> _Work task_: Everything in the listing below must be set down again exactly, apart from the pictures.

> _Data block_:
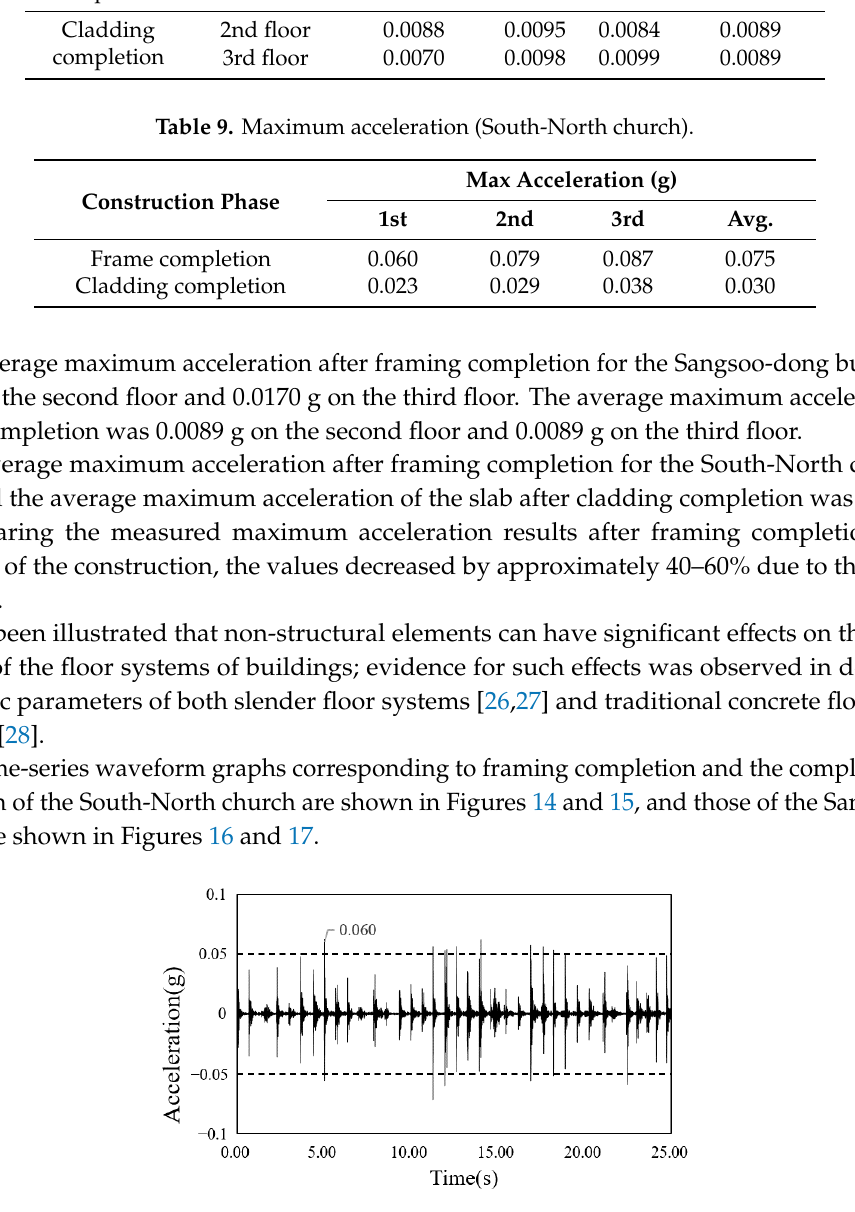
Figure 15. Time history of acceleration after cladding completion (South-North church). Figure 16. Time history of acceleration after framing completion (Sangsoo-dong building).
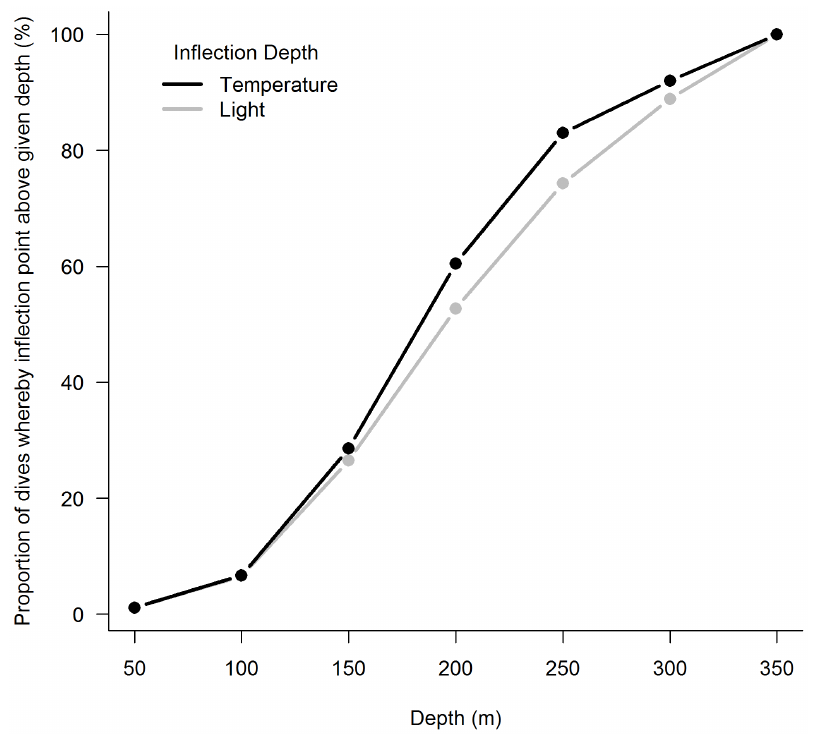
Figure 2. Proportion of dives whereby greatest temperature and light inflection points are above a given depth.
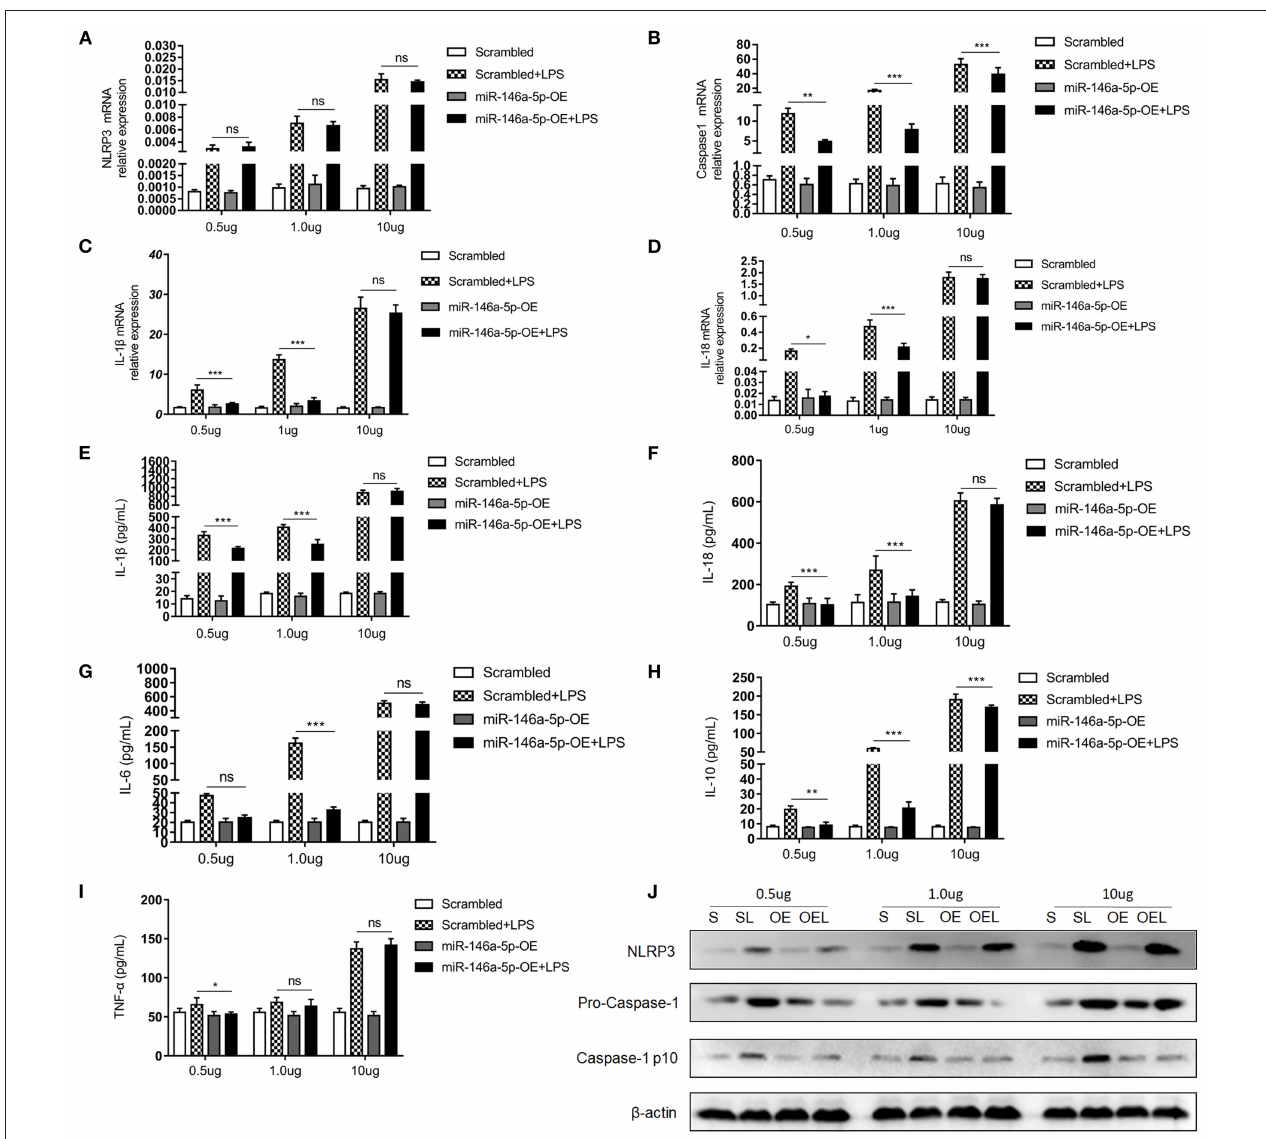
FIGURE 4 | The effect of miR-146a-5p overexpression on the NLRP3 inflammasome activation level in macrophage after LPS/ATP stimulation. (A–D) mRNA expression levels of NLRP3, Caspase-1, IL-1 β , and IL-18 after mimic preincubation followed by 0.5 µ g/ml LPS + 5mM ATP or 1.0 µ g/ml LPS + 5mM ATP or 10 µ g/ml LPS + 5mM ATP stimulation ( n = 6 per group). (E–I) ELISA showing IL-1 β , IL-18, IL6, IL-10, and TNF-a expression levels after mimic pre-incubation followed by 0.5 µ g/ml LPS + 5mM ATP or 1.0 µ g/ml LPS + 5mM ATP or 10 µ g/ml LPS + 5mM ATP stimulation ( n = 6 per group). (J) NLRP3, pro-Caspase-1, and Caspase-1 p10 protein expression levels after mimic pre-incubation followed by 0.5 µ g/ml LPS + 5mM ATP, 1.0 µ g/ml LPS + 5mM ATP, or 10 µ g/ml LPS + 5mM ATP stimulation. β -actin was re-used as the control image. Scrambled (S), miR-146a-5p scrambled sequence; Scrambled + LPS (SL), miR-146a-5p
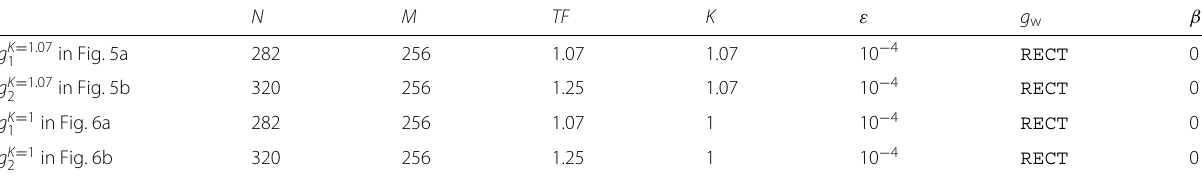
Table 3 Parameter settings for deriving short pulses with K = 1, 1.07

> _Response_:
Figure 15. Time history of acceleration after cladding completion (South-North church). Figure 16. Time history of acceleration after framing completion (Sangsoo-dong building).
Figure 2. Proportion of dives whereby greatest temperature and light inflection points are above a given depth.
FIGURE 4 | The effect of miR-146a-5p overexpression on the NLRP3 inflammasome activation level in macrophage after LPS/ATP stimulation. (A–D) mRNA expression levels of NLRP3, Caspase-1, IL-1 β , and IL-18 after mimic preincubation followed by 0.5 µ g/ml LPS + 5mM ATP or 1.0 µ g/ml LPS + 5mM ATP or 10 µ g/ml LPS + 5mM ATP stimulation ( n = 6 per group). (E–I) ELISA showing IL-1 β , IL-18, IL6, IL-10, and TNF-a expression levels after mimic pre-incubation followed by 0.5 µ g/ml LPS + 5mM ATP or 1.0 µ g/ml LPS + 5mM ATP or 10 µ g/ml LPS + 5mM ATP stimulation ( n = 6 per group). (J) NLRP3, pro-Caspase-1, and Caspase-1 p10 protein expression levels after mimic pre-incubation followed by 0.5 µ g/ml LPS + 5mM ATP, 1.0 µ g/ml LPS + 5mM ATP, or 10 µ g/ml LPS + 5mM ATP stimulation. β -actin was re-used as the control image. Scrambled (S), miR-146a-5p scrambled sequence; Scrambled + LPS (SL), miR-146a-5p
Table 3 Parameter settings for deriving short pulses with K = 1, 1.07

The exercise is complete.